*Problem details:* Without the images, print all the entries below exactly as given.

*Data listing:*
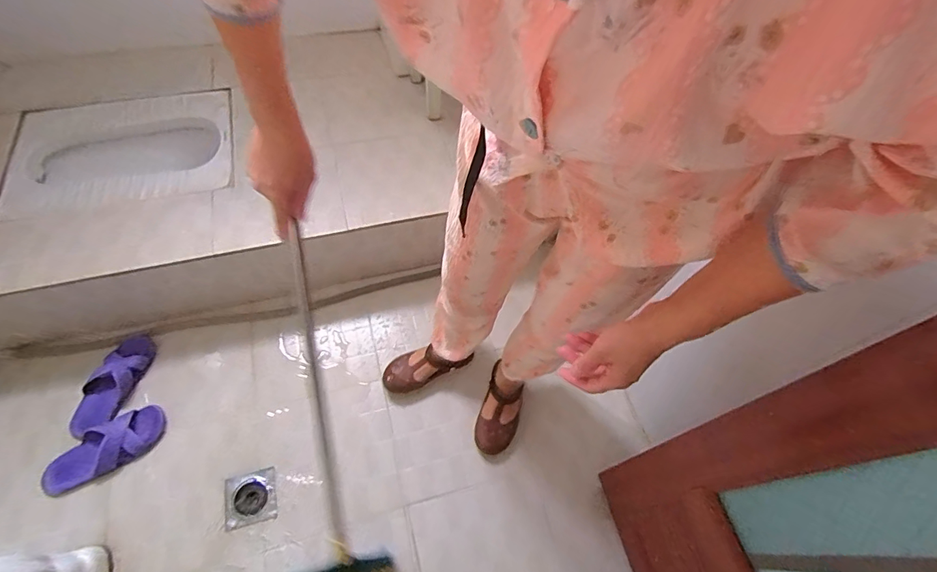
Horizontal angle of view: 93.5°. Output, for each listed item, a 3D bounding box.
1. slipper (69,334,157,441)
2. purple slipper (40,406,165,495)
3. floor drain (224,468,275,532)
[{"bbox_3d":[-0.842,0.233,1.045,0.115,0.049,0.249,5,59,0],"label":"slipper"},{"bbox_3d":[-0.800,0.362,0.972,0.239,0.043,0.112,-27,64,-17],"label":"purple slipper"},{"bbox_3d":[-0.474,0.459,0.953,0.105,0.016,0.106,-14,61,-11],"label":"floor drain"}]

*The answer:*
Horizontal angle of view: 93.5°. Output, for each listed item, a 3D bounding box.
1. slipper (69,334,157,441)
2. purple slipper (40,406,165,495)
3. floor drain (224,468,275,532)
[{"bbox_3d":[-0.842,0.233,1.045,0.115,0.049,0.249,5,59,0],"label":"slipper"},{"bbox_3d":[-0.800,0.362,0.972,0.239,0.043,0.112,-27,64,-17],"label":"purple slipper"},{"bbox_3d":[-0.474,0.459,0.953,0.105,0.016,0.106,-14,61,-11],"label":"floor drain"}]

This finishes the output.